L'intervention d'un commissaire aux apports n'est plus nécessaire non plus.
La procédure de dissolution-confusion de l'article 1844-5, alinéa 3 du Code civil paraît encore plus simple que celle de la fusion simplifiée. En effet, la réglementation ne prévoit qu'une simple déclaration au greffe de l'associé unique ; en pratique, la décision de dissolution-confusion est le plus souvent prise sous la forme d'une décision de l'associé unique de la société confondue, cette décision valant assemblée générale extraordinaire. Là encore, la réalisation de la dissolution-confusion est subordonnée à l'écoulement d'un délai d'opposition d'un mois.

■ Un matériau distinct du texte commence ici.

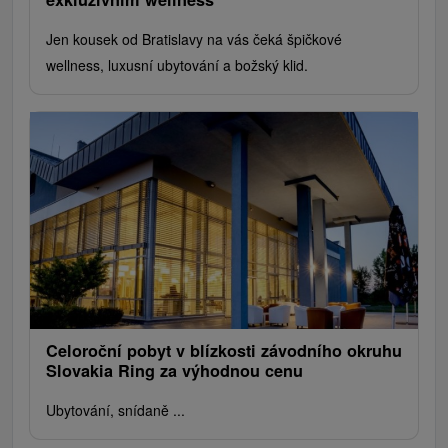
Jen kousek od Bratislavy na vás čeká špičkové
wellness, luxusní ubytování a božský klid.
Celoroční pobyt v blízkosti závodního okruhu
Slovakia Ring za výhodnou cenu
Ubytování, snídaně ...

Si du point de vue de la procédure, la dissolution-confusion présente un léger avantage sur la fusion simplifiée, cette dernière conserve un intérêt certain dans la mesure où elle-seule permet de prévoir une clause de rétroactivité ou d'effet différé (article L. 236-4 du Code de commerce). Tel n'est pas le cas de la dissolution-confusion, l'article 1844-5, alinéa 3 du Code civil étant muet sur ce point.
Un autre aspect joue en faveur de la fusion simplifiée dans la mesure où la transmission de patrimoine est mieux organisée par la réglementation des fusions. A titre d'illustration, la transmission universelle du patrimoine devrait faire en sorte que les baux commerciaux de la société absorbée ou confondue soient transmis de plein droit à la société absorbante ou confondante, sans autre formalité. Ce principe est posé expressément par la réglementation des baux commerciaux qui fait expressément référence aux opérations de fusion (article L. 145-16, alinéa 2 du Code de commerce), mais pas à l'opération de dissolution-confusion.
Cette absence de référence conduit par exemple la Cour d'appel de Paris à assimiler le transfert d'un bail commercial par dissolution-confusion à une cession de bail commercial, ce qui implique le respect des dispositions du bail commercial en matière de cession (Paris, 24 juin 1997, Bull. Joly 1997, page 1069, note Coquelet). Dans ce contexte, le recours à la technique des fusions simplifiées, compte tenu de sa réglementation plus étoffée que celle des dissolutions-confusions, peut sembler plus prudent.